[Data shown — start]
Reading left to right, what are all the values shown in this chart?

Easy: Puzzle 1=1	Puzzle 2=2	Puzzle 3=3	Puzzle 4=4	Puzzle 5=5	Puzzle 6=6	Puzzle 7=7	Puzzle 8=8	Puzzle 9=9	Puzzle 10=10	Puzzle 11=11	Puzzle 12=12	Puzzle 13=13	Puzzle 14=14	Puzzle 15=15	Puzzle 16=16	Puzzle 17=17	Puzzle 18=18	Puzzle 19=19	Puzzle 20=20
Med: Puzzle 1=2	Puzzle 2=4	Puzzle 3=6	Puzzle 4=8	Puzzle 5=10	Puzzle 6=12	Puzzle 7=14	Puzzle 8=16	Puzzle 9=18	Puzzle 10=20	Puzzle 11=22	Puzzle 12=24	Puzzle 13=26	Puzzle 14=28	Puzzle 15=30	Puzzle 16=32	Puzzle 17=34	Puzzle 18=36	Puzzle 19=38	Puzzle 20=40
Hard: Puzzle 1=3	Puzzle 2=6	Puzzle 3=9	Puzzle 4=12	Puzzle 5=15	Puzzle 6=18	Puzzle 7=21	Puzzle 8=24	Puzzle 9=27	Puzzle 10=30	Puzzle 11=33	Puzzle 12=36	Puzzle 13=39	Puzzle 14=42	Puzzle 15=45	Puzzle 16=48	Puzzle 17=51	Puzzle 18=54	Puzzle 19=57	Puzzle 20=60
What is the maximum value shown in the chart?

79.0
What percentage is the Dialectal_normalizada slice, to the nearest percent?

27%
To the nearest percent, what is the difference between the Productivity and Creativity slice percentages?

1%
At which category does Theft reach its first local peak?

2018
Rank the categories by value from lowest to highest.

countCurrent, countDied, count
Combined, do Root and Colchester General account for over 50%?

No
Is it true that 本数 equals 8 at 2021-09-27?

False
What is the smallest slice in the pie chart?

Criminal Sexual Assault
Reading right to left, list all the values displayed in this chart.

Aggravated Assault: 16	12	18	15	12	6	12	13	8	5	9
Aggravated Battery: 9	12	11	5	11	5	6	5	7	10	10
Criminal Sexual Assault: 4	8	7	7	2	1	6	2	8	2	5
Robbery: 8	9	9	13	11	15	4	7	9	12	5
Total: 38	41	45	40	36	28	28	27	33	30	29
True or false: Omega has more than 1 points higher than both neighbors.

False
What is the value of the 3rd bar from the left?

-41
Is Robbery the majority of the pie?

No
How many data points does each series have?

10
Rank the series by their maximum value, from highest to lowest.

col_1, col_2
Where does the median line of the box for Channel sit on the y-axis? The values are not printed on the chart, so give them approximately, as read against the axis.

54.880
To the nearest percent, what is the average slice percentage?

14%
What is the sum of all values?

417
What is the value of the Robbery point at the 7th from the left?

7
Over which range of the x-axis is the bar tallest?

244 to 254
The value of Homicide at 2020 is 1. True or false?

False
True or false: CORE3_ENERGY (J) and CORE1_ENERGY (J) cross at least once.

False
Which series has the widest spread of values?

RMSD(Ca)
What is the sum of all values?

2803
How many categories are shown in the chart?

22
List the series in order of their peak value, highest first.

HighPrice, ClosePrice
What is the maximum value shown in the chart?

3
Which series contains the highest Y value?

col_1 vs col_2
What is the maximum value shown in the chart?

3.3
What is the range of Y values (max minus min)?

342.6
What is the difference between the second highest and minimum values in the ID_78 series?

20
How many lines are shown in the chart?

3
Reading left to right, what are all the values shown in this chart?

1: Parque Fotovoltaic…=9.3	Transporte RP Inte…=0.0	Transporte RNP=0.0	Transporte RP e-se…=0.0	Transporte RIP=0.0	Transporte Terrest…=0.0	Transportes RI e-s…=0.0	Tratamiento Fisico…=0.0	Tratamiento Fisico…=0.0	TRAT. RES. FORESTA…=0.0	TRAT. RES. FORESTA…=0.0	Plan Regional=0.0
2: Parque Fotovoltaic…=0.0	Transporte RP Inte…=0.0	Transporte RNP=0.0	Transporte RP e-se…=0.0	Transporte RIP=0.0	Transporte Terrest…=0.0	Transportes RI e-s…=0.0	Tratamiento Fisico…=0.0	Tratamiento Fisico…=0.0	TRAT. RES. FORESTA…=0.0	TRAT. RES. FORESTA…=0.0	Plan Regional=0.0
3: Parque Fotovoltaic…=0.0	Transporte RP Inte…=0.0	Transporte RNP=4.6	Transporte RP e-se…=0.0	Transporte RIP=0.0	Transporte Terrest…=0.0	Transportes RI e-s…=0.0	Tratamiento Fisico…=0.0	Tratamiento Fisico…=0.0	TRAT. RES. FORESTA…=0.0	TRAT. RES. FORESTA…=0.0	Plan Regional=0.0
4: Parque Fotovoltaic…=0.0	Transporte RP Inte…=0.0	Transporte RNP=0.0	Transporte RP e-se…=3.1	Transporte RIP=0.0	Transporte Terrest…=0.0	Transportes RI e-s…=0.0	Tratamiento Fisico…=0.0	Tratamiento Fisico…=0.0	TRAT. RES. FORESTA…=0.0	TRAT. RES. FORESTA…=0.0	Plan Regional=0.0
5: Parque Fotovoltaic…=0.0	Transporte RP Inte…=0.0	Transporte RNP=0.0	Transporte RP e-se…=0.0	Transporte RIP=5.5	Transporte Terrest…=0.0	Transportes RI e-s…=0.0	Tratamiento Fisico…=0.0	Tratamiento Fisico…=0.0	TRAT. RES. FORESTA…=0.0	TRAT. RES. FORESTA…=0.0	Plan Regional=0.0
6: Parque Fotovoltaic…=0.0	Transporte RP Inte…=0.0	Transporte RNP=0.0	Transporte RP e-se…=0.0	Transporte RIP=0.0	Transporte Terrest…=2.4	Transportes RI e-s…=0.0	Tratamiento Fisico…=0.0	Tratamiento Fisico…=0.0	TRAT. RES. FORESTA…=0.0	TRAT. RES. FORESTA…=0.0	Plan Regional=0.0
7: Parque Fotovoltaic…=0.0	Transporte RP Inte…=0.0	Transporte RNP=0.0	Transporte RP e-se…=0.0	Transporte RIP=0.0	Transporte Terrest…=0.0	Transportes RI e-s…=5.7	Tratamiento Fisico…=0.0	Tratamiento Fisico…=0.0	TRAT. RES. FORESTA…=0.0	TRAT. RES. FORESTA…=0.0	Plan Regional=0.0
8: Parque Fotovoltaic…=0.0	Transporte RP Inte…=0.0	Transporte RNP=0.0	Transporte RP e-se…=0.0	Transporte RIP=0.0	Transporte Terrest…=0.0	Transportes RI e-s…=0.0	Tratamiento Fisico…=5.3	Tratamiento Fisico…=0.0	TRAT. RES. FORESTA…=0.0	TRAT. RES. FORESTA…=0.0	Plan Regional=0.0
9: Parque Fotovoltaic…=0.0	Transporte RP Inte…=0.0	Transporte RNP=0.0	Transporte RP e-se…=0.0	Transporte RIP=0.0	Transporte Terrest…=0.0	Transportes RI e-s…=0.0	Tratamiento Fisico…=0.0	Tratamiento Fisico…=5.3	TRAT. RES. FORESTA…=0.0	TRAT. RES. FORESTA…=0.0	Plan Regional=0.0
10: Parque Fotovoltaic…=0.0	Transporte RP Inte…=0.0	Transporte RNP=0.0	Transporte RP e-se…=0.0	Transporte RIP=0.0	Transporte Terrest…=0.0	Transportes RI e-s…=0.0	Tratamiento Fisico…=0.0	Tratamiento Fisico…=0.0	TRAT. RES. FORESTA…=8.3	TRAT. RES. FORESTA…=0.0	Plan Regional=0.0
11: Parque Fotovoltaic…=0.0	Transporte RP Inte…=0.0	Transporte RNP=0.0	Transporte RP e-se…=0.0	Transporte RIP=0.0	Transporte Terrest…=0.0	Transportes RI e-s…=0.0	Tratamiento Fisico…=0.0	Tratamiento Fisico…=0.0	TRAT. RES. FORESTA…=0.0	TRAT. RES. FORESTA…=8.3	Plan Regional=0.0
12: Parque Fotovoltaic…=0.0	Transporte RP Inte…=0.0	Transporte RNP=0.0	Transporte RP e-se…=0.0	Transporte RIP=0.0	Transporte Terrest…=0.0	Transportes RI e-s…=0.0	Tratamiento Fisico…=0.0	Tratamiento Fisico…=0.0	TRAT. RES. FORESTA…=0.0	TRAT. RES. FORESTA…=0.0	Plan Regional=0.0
[Data shown — finish]
List each line above that contains the word "peak", copying every such line in full.

At which category does Theft reach its first local peak?
List the series in order of their peak value, highest first.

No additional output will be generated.